Two new editorial writers, an online editor and an articles editor for op-ed in on the second floor at the L.A. Times, and some other names headed out. Plus the "visiting fellow" status that has been used a couple of times will be shelved. The memo to the staff from opinion editor Andrés Martinez follows.
October 4, 2006
From: Andres Martinez,
Editor, Editorial/Opinion PagesTo: The Editorial Staff
I'm pleased to announce some staff additions to the opinion pages.
Tim Cavanaugh will join the Times as opinion web editor on Nov. 6. Tim has been Reason magazine's web editor since 2002. Prior to that he edited the popular satirical site Suck.com for Wired Digital/Lycos. Prior to the dot-com revolution, Tim covered the old economy, writing about the chemical industry for Chemical Marketing Reporter in the early 1990s. He has also been a prolific freelancer for publications ranging from the L.A. Times to the Beirut Daily Star. Tim is a versatile writer, editor and techie who will coordinate the newspaper's online opinion offerings. He is a graduate of Rutgers and a native of Atlantic City, N.J.

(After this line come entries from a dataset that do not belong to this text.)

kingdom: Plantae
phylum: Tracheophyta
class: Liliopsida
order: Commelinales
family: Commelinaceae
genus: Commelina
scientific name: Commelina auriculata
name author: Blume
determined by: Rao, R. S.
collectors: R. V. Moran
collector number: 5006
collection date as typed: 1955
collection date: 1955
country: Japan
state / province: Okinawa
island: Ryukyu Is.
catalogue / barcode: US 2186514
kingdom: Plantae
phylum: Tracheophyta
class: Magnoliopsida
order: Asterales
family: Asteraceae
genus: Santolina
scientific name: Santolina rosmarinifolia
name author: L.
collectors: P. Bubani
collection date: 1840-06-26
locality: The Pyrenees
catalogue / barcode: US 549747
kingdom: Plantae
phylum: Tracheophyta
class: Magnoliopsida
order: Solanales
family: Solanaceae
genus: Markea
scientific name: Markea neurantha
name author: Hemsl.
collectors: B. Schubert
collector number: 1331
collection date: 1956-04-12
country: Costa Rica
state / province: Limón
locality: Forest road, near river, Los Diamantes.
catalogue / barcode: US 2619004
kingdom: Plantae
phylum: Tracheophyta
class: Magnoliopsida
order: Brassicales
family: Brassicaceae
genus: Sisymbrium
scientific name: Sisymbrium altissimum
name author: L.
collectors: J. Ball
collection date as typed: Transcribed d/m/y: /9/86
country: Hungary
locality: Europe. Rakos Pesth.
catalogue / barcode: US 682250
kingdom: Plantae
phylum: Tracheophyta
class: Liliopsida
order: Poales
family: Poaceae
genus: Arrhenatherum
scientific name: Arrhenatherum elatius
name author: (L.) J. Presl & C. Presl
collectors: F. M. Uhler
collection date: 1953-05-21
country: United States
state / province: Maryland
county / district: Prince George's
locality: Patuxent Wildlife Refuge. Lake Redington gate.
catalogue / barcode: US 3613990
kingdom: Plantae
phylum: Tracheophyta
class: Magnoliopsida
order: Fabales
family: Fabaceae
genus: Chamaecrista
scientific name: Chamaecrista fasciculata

Robin Rauzi, who has been working as an assistant travel editor since 2004, will join the op-ed staff as an articles editor on Oct. 16. Robin joined the Times' Valley Edition as a features writer in 1995, and came to work in Calendar as the assistant Calendar Weekend editor in 1998. In 2002 and 2003, she left the paper and spent a year traveling through Europe. She returned to the paper in late 2003 to work in a variety of editing jobs in Calendar. She has also written travel stories and has served as editor of the Western Travel page since it was launched last year. She has a degree in cinema-television from the University of Southern California and a master's degree in journalism from Ohio University.
Michael McGough will join the Times as senior editorial writer on Nov. 1. Michael has been a visiting fellow on the editorial board since the spring, and has made himself indispensable by writing the most thoughtful editorials in the country on the wrestling between Congress and the administration over NSA wiretaps and such "quaint" matters as the Geneva Convention. Michael was for many years the editorial page editor at the Pittsburgh Post-Gazette, and also covered the Supreme Court for that newspaper. Michael has been a prolific contributor over the years to The New Republic, Slate and other publications. During the Kinsley era in our department, Michael wrote a religion column for our op-ed page. Michael will be working in Washington, alongside Sonni Efron, an editorial board member who covers foreign policy issues. Call it the DC bureau's opinion pod. Michael is a native of Pittsburgh and a graduate of Allegheny College.
Lisa Richardson, a general assignment reporter, will become an editorial writer on Oct. 23. Lisa joined the Times 14 years ago. She initially covered the harbor and gangs out of the old South Bay bureau in Torrance. Then in 1995 she moved to the Orange County edition, where she covered welfare reform, social services and education. She joined the Metro staff in 2001. On the editorial board, Lisa will write about education, crime, healthcare and other subjects. Before coming to the Times, Lisa worked at the Hartford Courant and before that, the Patriot Ledger in Quincy, Mass. Lisa is a graduate of Dartmouth College and grew up in the Boston area.
That's the good news. The bad news is that we are not growing the department (alas) -- some valued colleagues are moving on....
Michael Soller, as many of you know, is now working at the ACLU. Mary Engel, whose prose graced the editorial page on issues ranging from local politics to the malaria epidemic in Africa, has moved on to the newsroom after a Knight Fellowship at MIT. Dan Costello, after writing doggedly-reported editorials on L.A.'s homeless crisis and other healthcare issues over the course of this year, is headed back to the newsroom next month. As for the visiting fellow slot on the editorial board, it will be retired with McGough's hire.